Illustration: John Shakespeare.
The banks are posting results that suggest SPC, Toyota and corporate casualties, including resources sector engineering and construction group Forge, are not harbingers of a deep corporate slump - or at least, not yet.
They have loans out right across the economy, and the health of their loan books is a measure of how the nation has been travelling.
When bank loans do go bad, they also tend to rot from the head down. Corporate and institutional loan books sour first. Household loan demand may slow as fears of job losses rise, but household loan defaults hang on whether or not job losses occur in sufficient numbers.
ANZ's announcement of a 13 per cent rise in cash earnings to $1.73 billion in the December quarter and CBA's report on a 14 per cent lift in cash earnings to $4.3 billion in the December half both revealed solid credit quality, however.
ANZ's general and specific provisions for problem loans were $191 million in the quarter, down from $322 million in the September quarter last year, and $311 million in the December 2012 quarter.
Individual provisions fell from $285 million in the September quarter to $157 million, and other measures are pointing in the right direction.
Non-performing loans as a percentage of gross loans and advances have, for example, fallen steadily from 1.78 per cent in the December 2011 quarter, to 1.19 per cent, and ANZ's portfolio of impaired assets has declined by $2.2 billion or 35 per cent since March 2011.
On Tuesday ANZ chief executive Mike Smith described the credit environment as ''benign'', and noted that corporate balance sheets were strong, here and overseas.
Corporate balance sheets that were cleaned up during and after the global crisis are, if anything, under-utilised as boards continue to build reserves and keep a lid on spending. Business credit growth in Australia was an anaemic 1 per cent last year, well below a 4.6 per cent rise in mortgage lending.
Companies become better credit risks when they pay their debts down and rein in expenditure, however, and CBA chief executive Ian Narev used the same adjective as Smith - benign - to describe the climate on Wednesday.
CBA's December half cash profit was $518 million higher compared with the December 2012 half, and revenue gains, cost control and lower problem loan provisions all contributed, offsetting a slight decline in CBA's net interest margin - the difference between what it pays for money and what it charges to pass it on.
CBA's net interest margin fell by 3 basis points from 2.17 per cent to 2.14 per cent compared with the June half last year. It was still 4 basis points wider than it was in the December half last year, however, and in the December half CBA's interest-earning assets rose by 5 per cent.
As with the ANZ, lower debt charges added cream for CBA. Its loan impairment expenses of $457 million were 26 per cent or $159 million lower in the half than they were a year earlier.
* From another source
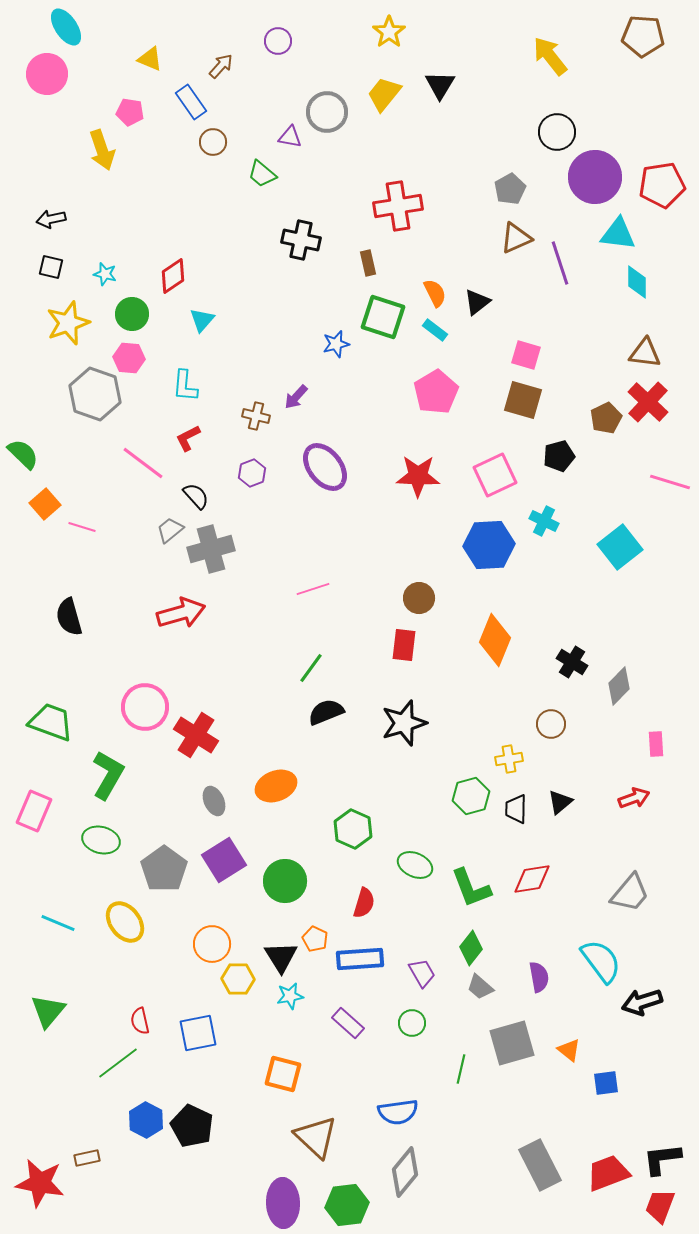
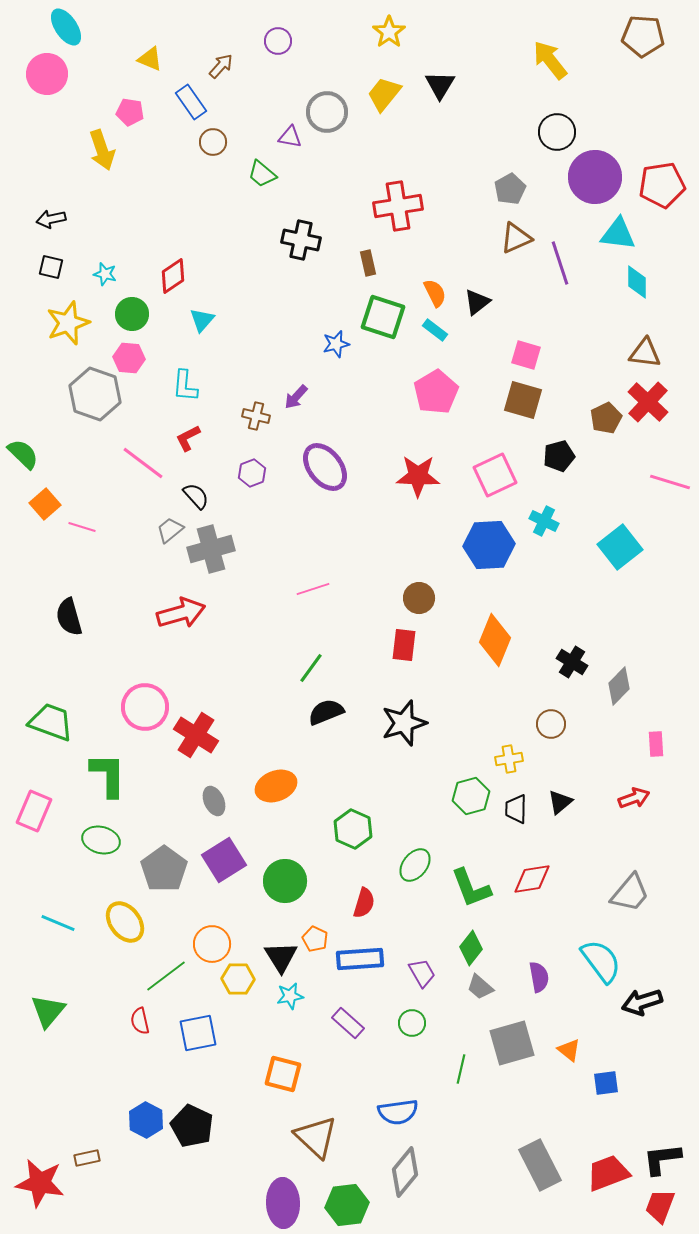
yellow arrow at (550, 56): moved 4 px down
green L-shape at (108, 775): rotated 30 degrees counterclockwise
green ellipse at (415, 865): rotated 76 degrees counterclockwise
green line at (118, 1063): moved 48 px right, 87 px up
They were down a less propulsive 2 per cent compared with the June half, but as a percentage of gross loans and acceptances they have fallen from almost three-quarters of a per cent in the global crisis-affected year to June 2009 to just 0.16 per cent. Home loan arrears have more than halved, and CBA's portfolio of troublesome commercial loans has shrunk by 44 per cent since December 2010, including a 17 per cent fall in the latest half.
CBA bumped its interim dividend up from from $1.64 to $1.83 (shareholders should mark April 3 as the payment date) and it had this to say about its general position: ''Asset quality ratios show continued improvement [with] the level of impaired assets, commercial troublesome assets and retail arrears continuing to reduce … the credit quality of both the retail and corporate portfolios remained sound.''
That pretty much sums up the current state of play. Headlines about companies being in various kinds of crisis are continuing to appear, and are one reason consumer confidence is now barely positive, and at it lowest point since last May. They are not, however, yet translating to deteriorating bank debt quality.
One caveat is that bad debt episodes tend to come late in a corporate downturn. There's a stigma attached to failing to service debt obligations, and companies fight hard to avoid it.
For the time being, however, the banks are continuing to motor along. They have been a bit out of favour with investors since the Christmas break, but don't see their loan books deteriorating and look likely to once again leverage subdued loan growth into solid earnings growth and dividend increases this year.